The second day, the men look for the woman as soon as they get on the roof. She is lying face down, naked save for little red bikini pants. When Stanley whistles, she looks up, but then ignores them again. Angered by her indifference, all three men whistle and yell. After Harry calms the other two, they go to work. The sun is even hotter than the day before. That afternoon, while Harry goes for supplies, the other two men scramble over the rooftop until they are looking straight down at the woman. Stanley whistles. She glances at them, then goes back to reading her book. Stanley, furious at her rejection, jeers and whistles, while Tom stands by, smiling apologetically, trying to say with his smile that he distances himself from his mate. He dreamed about her the previous night, and in his dream she was tender to him. When the three workers make their last trip to look at the woman before leaving for the day, Stanley is so angry that he threatens to report her to the police.

The third day is the hottest yet. Harry looks for the woman first, largely to forestall Stanley, and tells the others that she is not there. The men work in the basement. Before going home, however, they climb to the roof to see the woman. Tom thinks that if his mates were not there, he would cross over to her roof and talk to her. Then Stanley screams mockingly, startling her. The fourth day they work in the basement again, but go to the roof at lunchtime for air. The woman is not there. Tom feels betrayed, for in his latest dream she invited him into her bed. The fifth day is hotter still, but the men must work on the roof; there is nothing for them to do in the basement. At midday the woman emerges and goes to a secluded part of the roof. At the end of the day, Tom sees the woman, but tells Stanley that she is not there, thinking that by protecting her from Stanley, he is forming a bond with her.

The sixth morning feels like the hottest of all. The men delay their inevitable climb to the rooftop by accepting tea from Mrs. Pritchett, the lady who has lent them a blanket. After spending an hour at her kitchen table, they reluctantly go up to the roof. There they see the woman and resent her relaxed sunbathing while they work in the brutal heat. Stanley suddenly throws down his tools, goes to the edge of the roof, and starts whistling, screaming, and stamping his feet at the woman. Harry, realizing that Stanley’s wild behavior might bring them real trouble, orders the other two men off the roof. Stanley and Harry leave, but Tom sees his chance to meet the woman.
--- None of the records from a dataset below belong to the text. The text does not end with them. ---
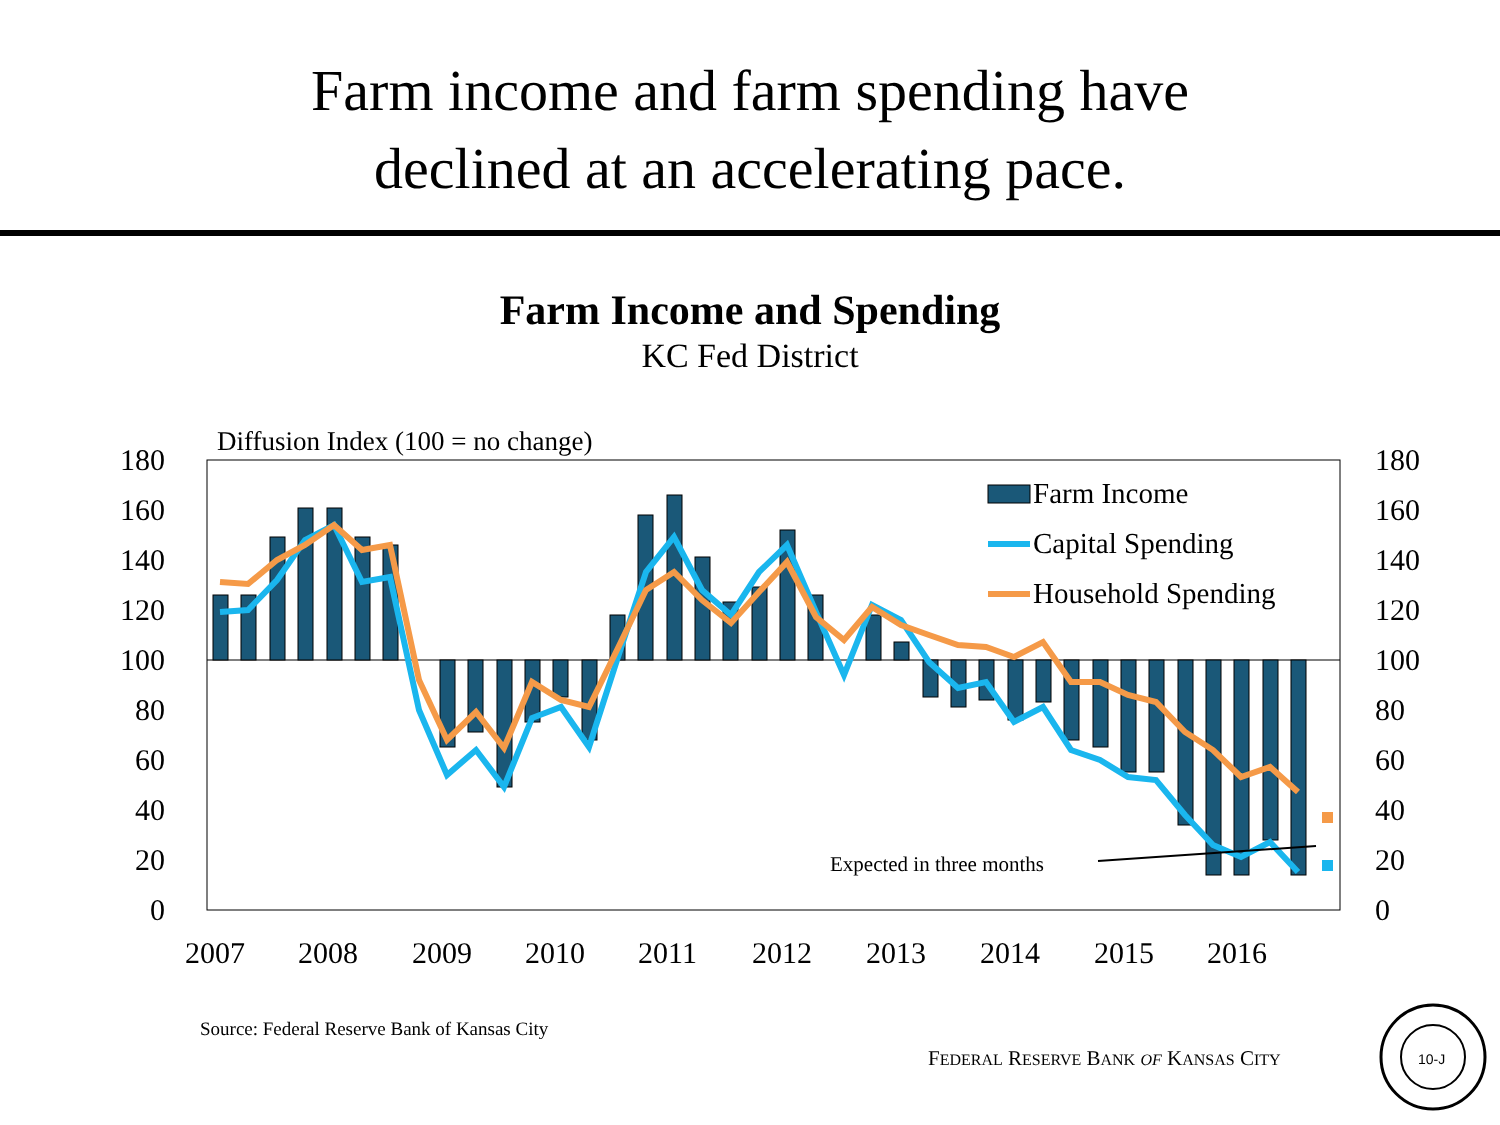Farm income and farm spending have
declined at an accelerating pace.
Farm Income and Spending
KC Fed District
Diffusion Index (100 = no change)
180
160
140
120
100
80
60
40
20
0
180
160
140
120
100
80
60
40
20
0
2007
2008
2009
2010
2011
2012
2013
2014
2015
2016
Expected in three months
Farm Income
Capital Spending
Household Spending
Source: Federal Reserve Bank of Kansas City
FEDERAL RESERVE BANK OF KANSAS CITY
10-J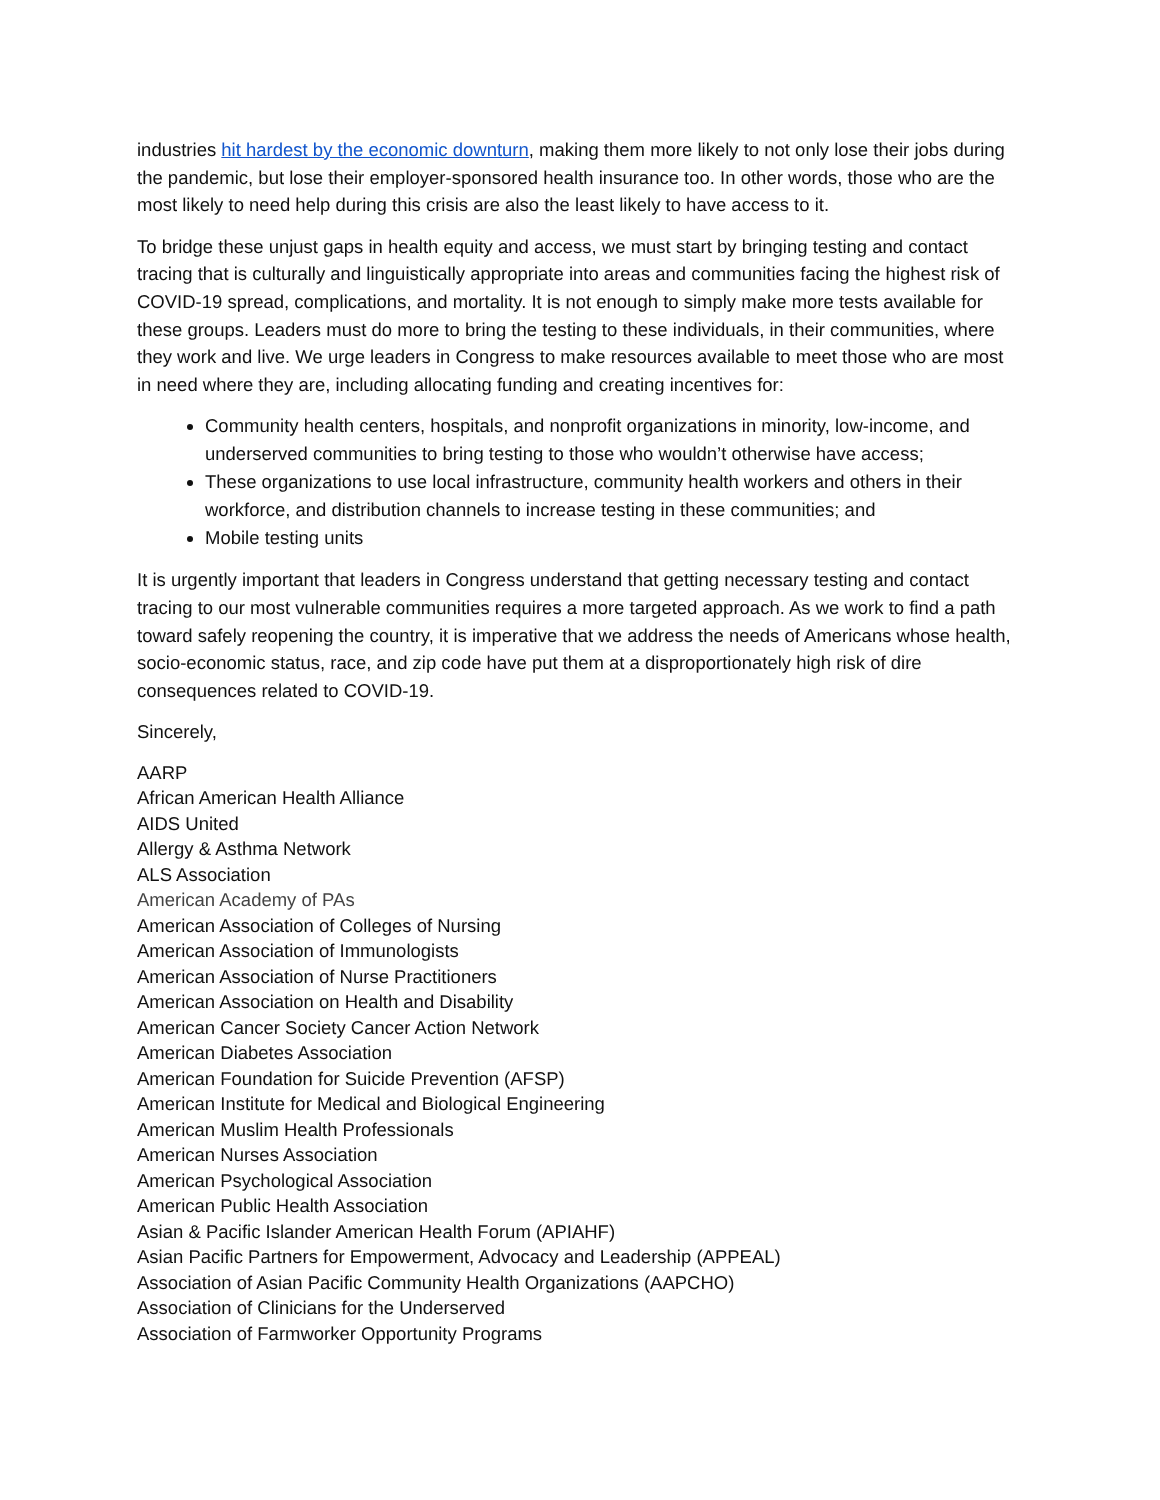industries hit hardest by the economic downturn, making them more likely to not only lose their jobs during the pandemic, but lose their employer-sponsored health insurance too. In other words, those who are the most likely to need help during this crisis are also the least likely to have access to it.
To bridge these unjust gaps in health equity and access, we must start by bringing testing and contact tracing that is culturally and linguistically appropriate into areas and communities facing the highest risk of COVID-19 spread, complications, and mortality. It is not enough to simply make more tests available for these groups. Leaders must do more to bring the testing to these individuals, in their communities, where they work and live. We urge leaders in Congress to make resources available to meet those who are most in need where they are, including allocating funding and creating incentives for:
Community health centers, hospitals, and nonprofit organizations in minority, low-income, and underserved communities to bring testing to those who wouldn’t otherwise have access;
These organizations to use local infrastructure, community health workers and others in their workforce, and distribution channels to increase testing in these communities; and
Mobile testing units
It is urgently important that leaders in Congress understand that getting necessary testing and contact tracing to our most vulnerable communities requires a more targeted approach. As we work to find a path toward safely reopening the country, it is imperative that we address the needs of Americans whose health, socio-economic status, race, and zip code have put them at a disproportionately high risk of dire consequences related to COVID-19.
Sincerely,
AARP
African American Health Alliance
AIDS United
Allergy & Asthma Network
ALS Association
American Academy of PAs
American Association of Colleges of Nursing
American Association of Immunologists
American Association of Nurse Practitioners
American Association on Health and Disability
American Cancer Society Cancer Action Network
American Diabetes Association
American Foundation for Suicide Prevention (AFSP)
American Institute for Medical and Biological Engineering
American Muslim Health Professionals
American Nurses Association
American Psychological Association
American Public Health Association
Asian & Pacific Islander American Health Forum (APIAHF)
Asian Pacific Partners for Empowerment, Advocacy and Leadership (APPEAL)
Association of Asian Pacific Community Health Organizations (AAPCHO)
Association of Clinicians for the Underserved
Association of Farmworker Opportunity Programs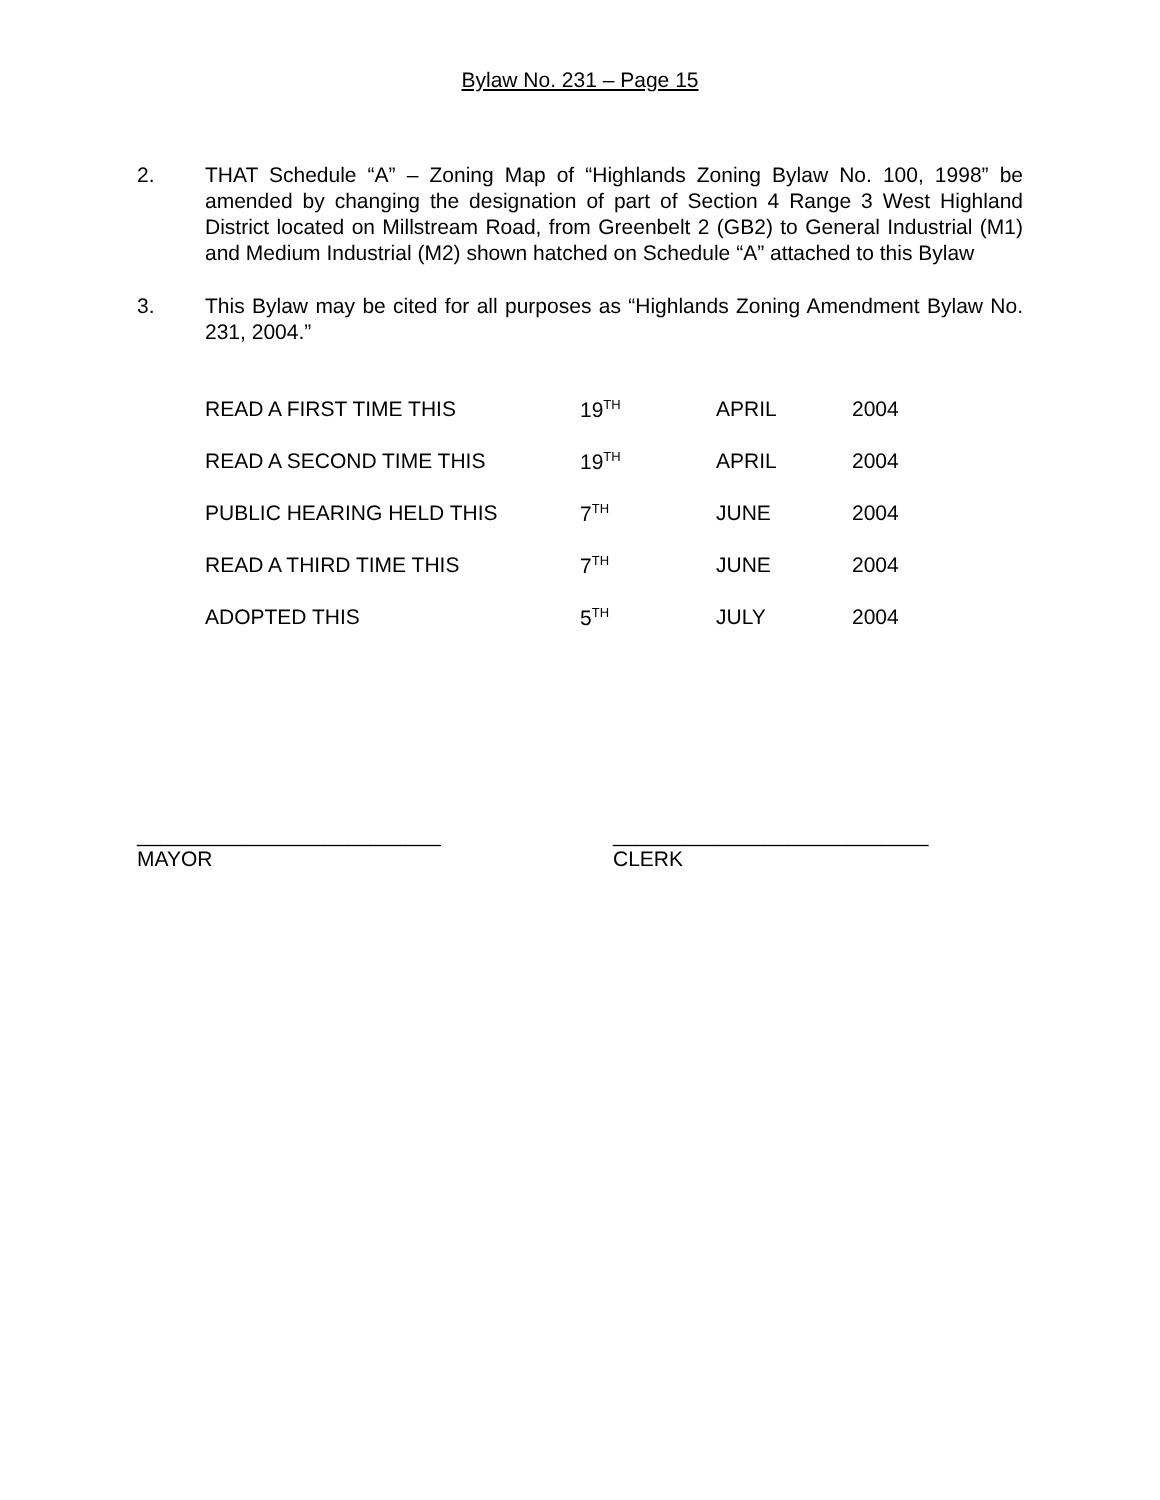Bylaw No. 231 – Page 15
2. THAT Schedule “A” – Zoning Map of “Highlands Zoning Bylaw No. 100, 1998” be amended by changing the designation of part of Section 4 Range 3 West Highland District located on Millstream Road, from Greenbelt 2 (GB2) to General Industrial (M1) and Medium Industrial (M2) shown hatched on Schedule “A” attached to this Bylaw
3. This Bylaw may be cited for all purposes as “Highlands Zoning Amendment Bylaw No. 231, 2004.”
| READ A FIRST TIME THIS | 19<sup>TH</sup> | APRIL | 2004 |
| READ A SECOND TIME THIS | 19<sup>TH</sup> | APRIL | 2004 |
| PUBLIC HEARING HELD THIS | 7<sup>TH</sup> | JUNE | 2004 |
| READ A THIRD TIME THIS | 7<sup>TH</sup> | JUNE | 2004 |
| ADOPTED THIS | 5<sup>TH</sup> | JULY | 2004 |
__________________________
MAYOR
___________________________
CLERK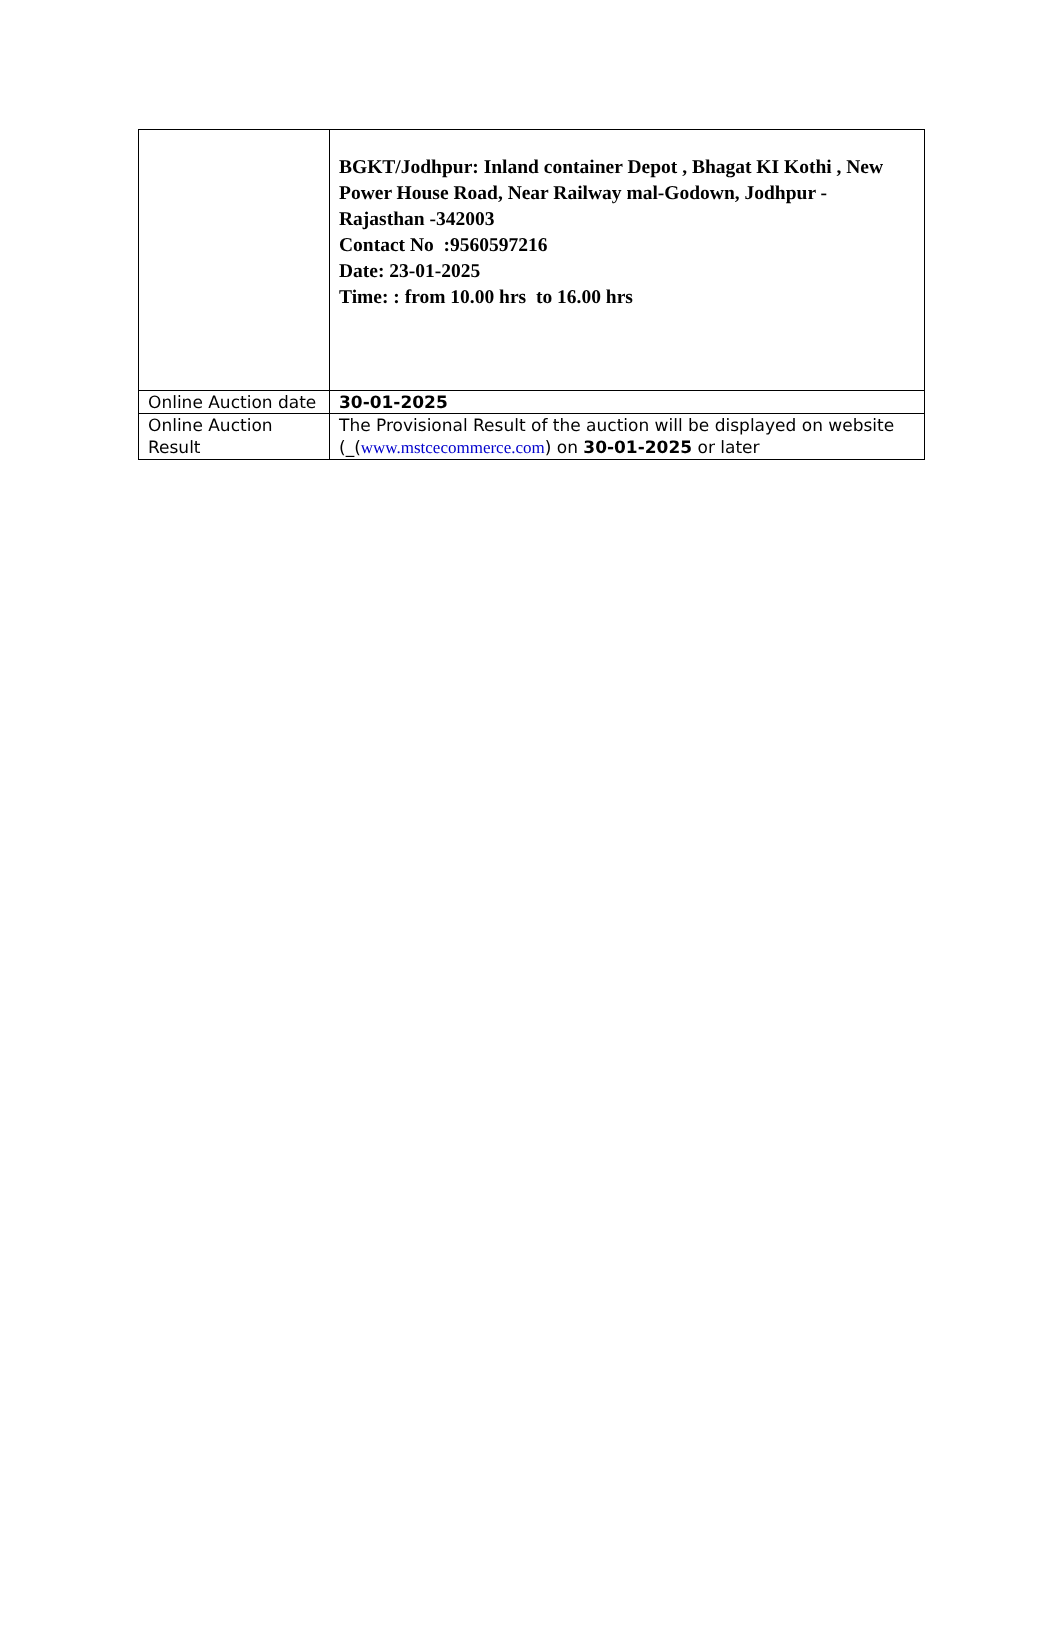| | BGKT/Jodhpur: Inland container Depot , Bhagat KI Kothi , New Power House Road, Near Railway mal-Godown, Jodhpur - Rajasthan -342003 Contact No :9560597216 Date: 23-01-2025 Time: : from 10.00 hrs to 16.00 hrs |
| Online Auction date | 30-01-2025 |
| Online Auction Result | The Provisional Result of the auction will be displayed on website (_( www.mstcecommerce.com ) on 30-01-2025 or later |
He slips into the woman’s building, climbs to the roof, and stands before her, “grinning, foolish, claiming the tenderness he expected from her.” Tom tries to talk to her, but she dismisses him abruptly and ignores him until he goes away.

Tom wakes up on the seventh day to a gray, drizzly morning. “Well, that’s fixed you, hasn’t it now?” he thinks viciously. “That’s fixed you good and proper.” The three men now have the roof to themselves, as they plan to finish the job by the end of the day.